QUESTIONS À TRAITER —
**A.** Répondez aux questions suivantes à partir de l'entretien.
(i) Jusqu'où le système de ficelles a-t-il permis de ramener le bateau ?
(ii) Quel est le nom du bateau français venu à la rencontre du navigateur ?
(iii) Combien d'heures de route faut-il pour rejoindre Ushuaïa ?
**B.** Renvoyez sans aucune modification le passage de l'entretien qui va de « Yannick Bestaven, comment » jusqu'à « de nos Imoca. » inclus.

DOCUMENT SOURCE —
====

Yannick Bestaven, comment et pourquoi avoir pris la décision d'arrêter?

Il y a le problème de barre et le problème de la coque du bateau. Sur la coque, on pensait que c'était uniquement sur le bordé donc avec mon équipe technique, on avait fait le choix que je m'arrête dans un endroit calme. Quand j'ai eu l'avarie de barre, je me suis rendu compte que ça allait être très compliqué de réparer puisqu'il faut le faire en atelier. Je n'avais pas les pièces à bord. Avec mon système de ficelles, ça m'a permis de ramener le bateau jusqu'au Cap Horn. Mais jusqu'aux Sables-d'Olonne, je ne suis pas sûr que c'était possible. Je n'avais pas d'autre solution que de faire un système de poulie-textile, ce qui est un peu limite quand on voit la puissance de nos Imoca.

Où êtes-vous et dans quelles conditions? Dans combien de temps allez-vous atteindre Ushuaïa?

Un bateau français (Peau d'Orange) est venu à ma rencontre. Un équipier est monté à bord avec moi parce que cette nuit, ça n'a pas été évident. Je me suis à moitié endormi. C'est un peu chaud en solo avec un bateau peu manoeuvrant et il y a des cailloux partout. On a 10 heures de route pour rejoindre Ushuaïa. Le problème, c'est que ce n'est pas un port en façade de mer. Mais je ne perds plus rien puisque la course s'est arrêtée pour moi.

On vous a vu passer par différents états, quels ont été vos soutiens depuis votre décision?

====

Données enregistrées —
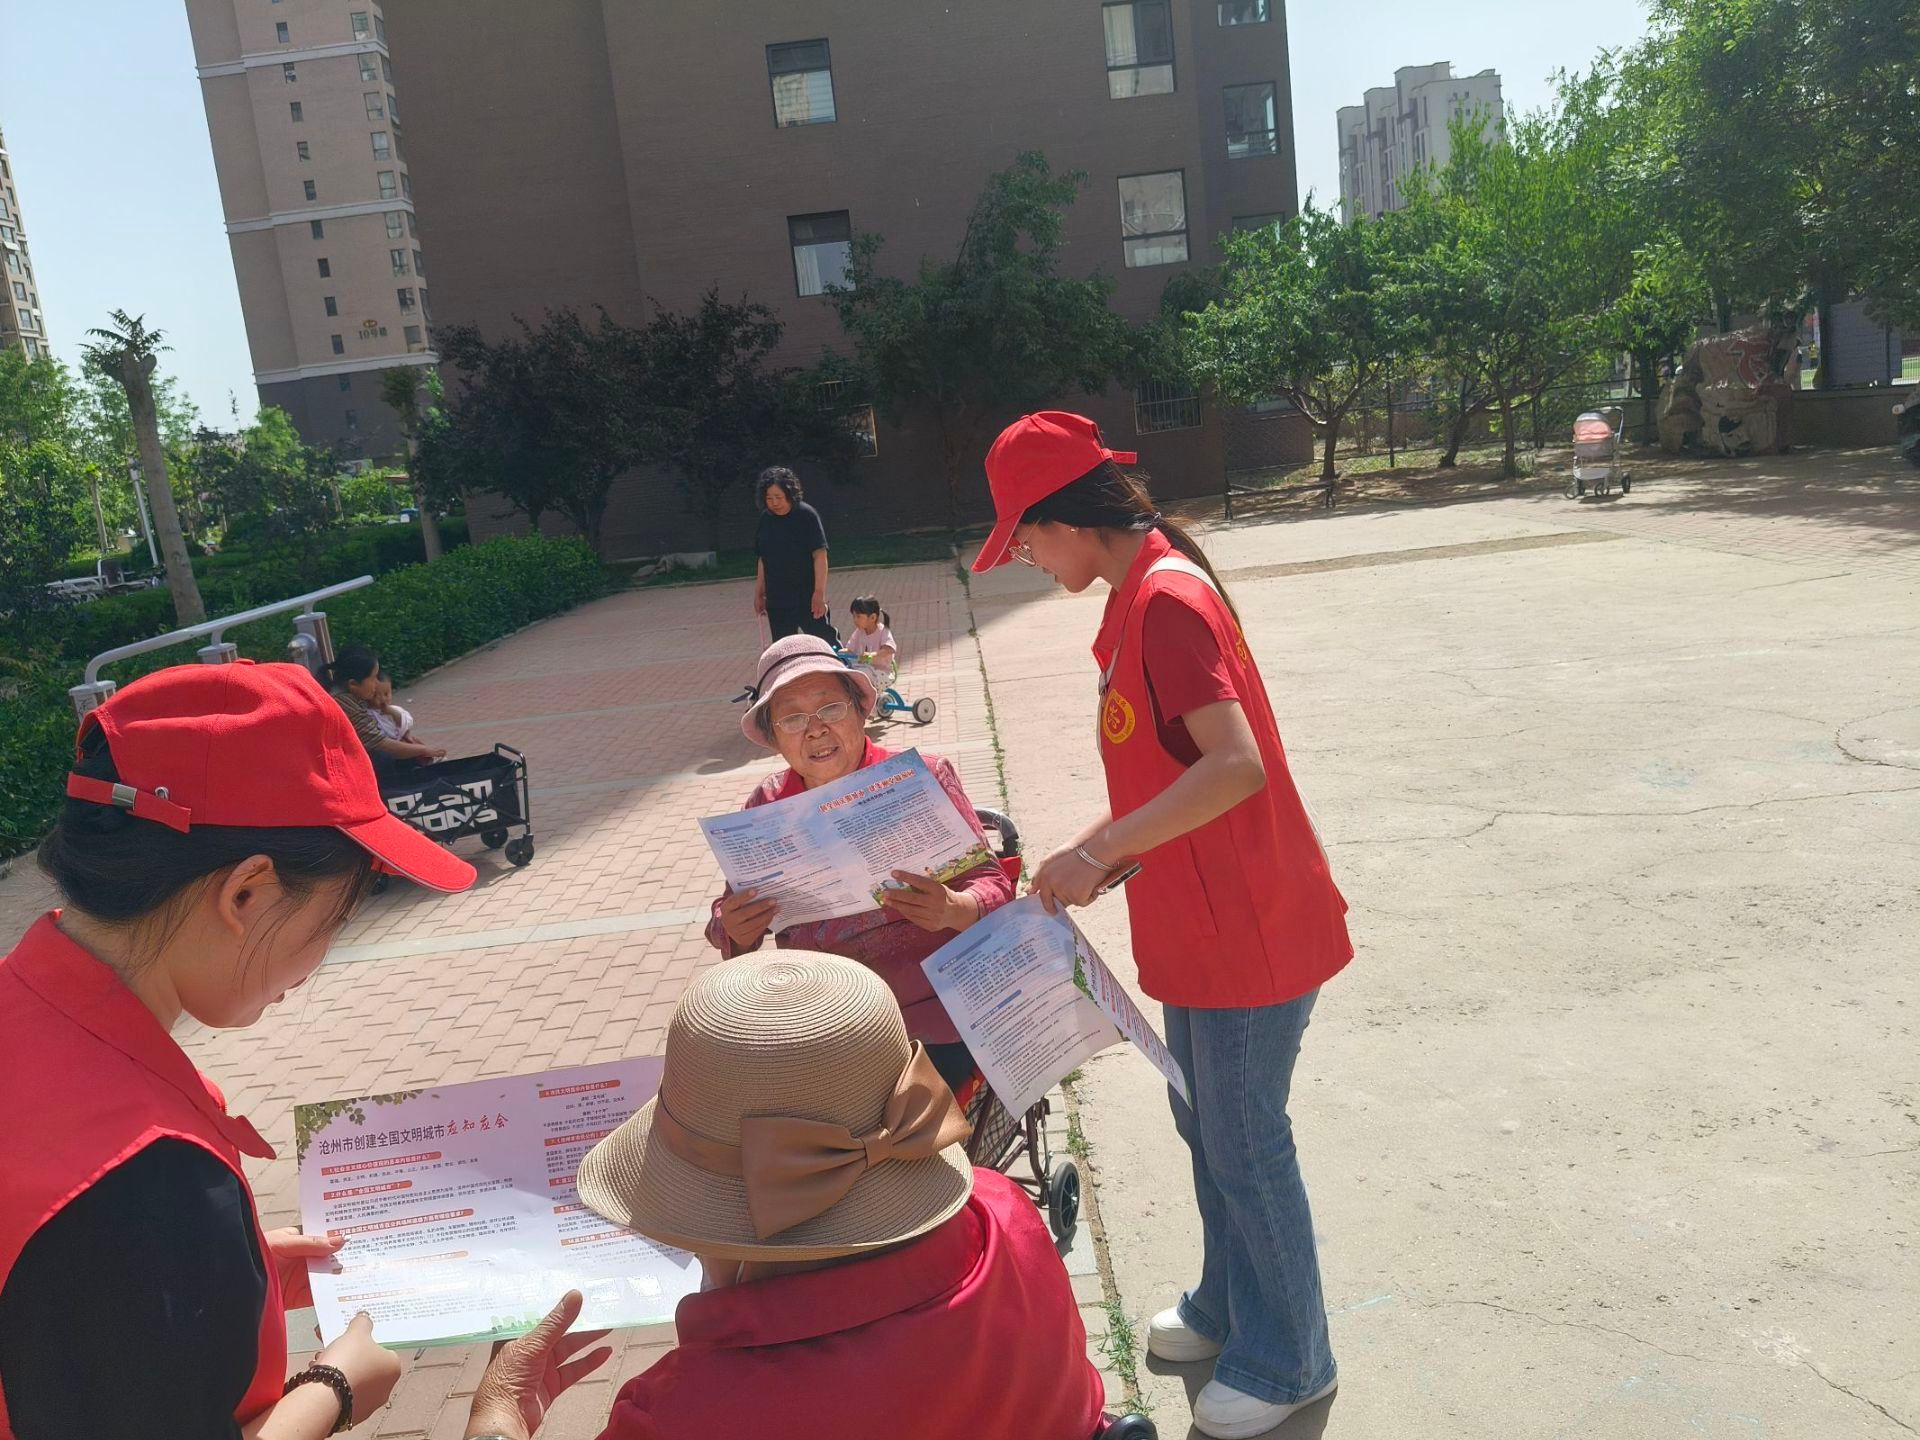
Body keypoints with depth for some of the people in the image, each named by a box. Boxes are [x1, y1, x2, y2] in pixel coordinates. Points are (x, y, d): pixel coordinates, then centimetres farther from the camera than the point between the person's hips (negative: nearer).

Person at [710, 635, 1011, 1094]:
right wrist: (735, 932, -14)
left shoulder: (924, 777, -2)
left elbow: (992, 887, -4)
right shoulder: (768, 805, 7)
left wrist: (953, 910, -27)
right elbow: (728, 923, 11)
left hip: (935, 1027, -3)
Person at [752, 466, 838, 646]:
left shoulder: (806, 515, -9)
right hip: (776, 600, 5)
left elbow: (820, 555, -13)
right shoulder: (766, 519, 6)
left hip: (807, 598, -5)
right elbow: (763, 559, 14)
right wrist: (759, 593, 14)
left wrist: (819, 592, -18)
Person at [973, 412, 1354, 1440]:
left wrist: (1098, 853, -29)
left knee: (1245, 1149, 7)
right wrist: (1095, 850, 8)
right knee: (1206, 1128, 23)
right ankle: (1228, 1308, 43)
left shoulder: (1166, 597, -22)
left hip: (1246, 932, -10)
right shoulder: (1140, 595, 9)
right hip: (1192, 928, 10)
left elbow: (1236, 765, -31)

====

CORRIGÉ —
**A.**
(i) Jusqu'au Cap Horn.
(ii) Peau d'Orange.
(iii) 10 heures.

**B.**
Yannick Bestaven, comment et pourquoi avoir pris la décision d'arrêter?

Il y a le problème de barre et le problème de la coque du bateau. Sur la coque, on pensait que c'était uniquement sur le bordé donc avec mon équipe technique, on avait fait le choix que je m'arrête dans un endroit calme. Quand j'ai eu l'avarie de barre, je me suis rendu compte que ça allait être très compliqué de réparer puisqu'il faut le faire en atelier. Je n'avais pas les pièces à bord. Avec mon système de ficelles, ça m'a permis de ramener le bateau jusqu'au Cap Horn. Mais jusqu'aux Sables-d'Olonne, je ne suis pas sûr que c'était possible. Je n'avais pas d'autre solution que de faire un système de poulie-textile, ce qui est un peu limite quand on voit la puissance de nos Imoca.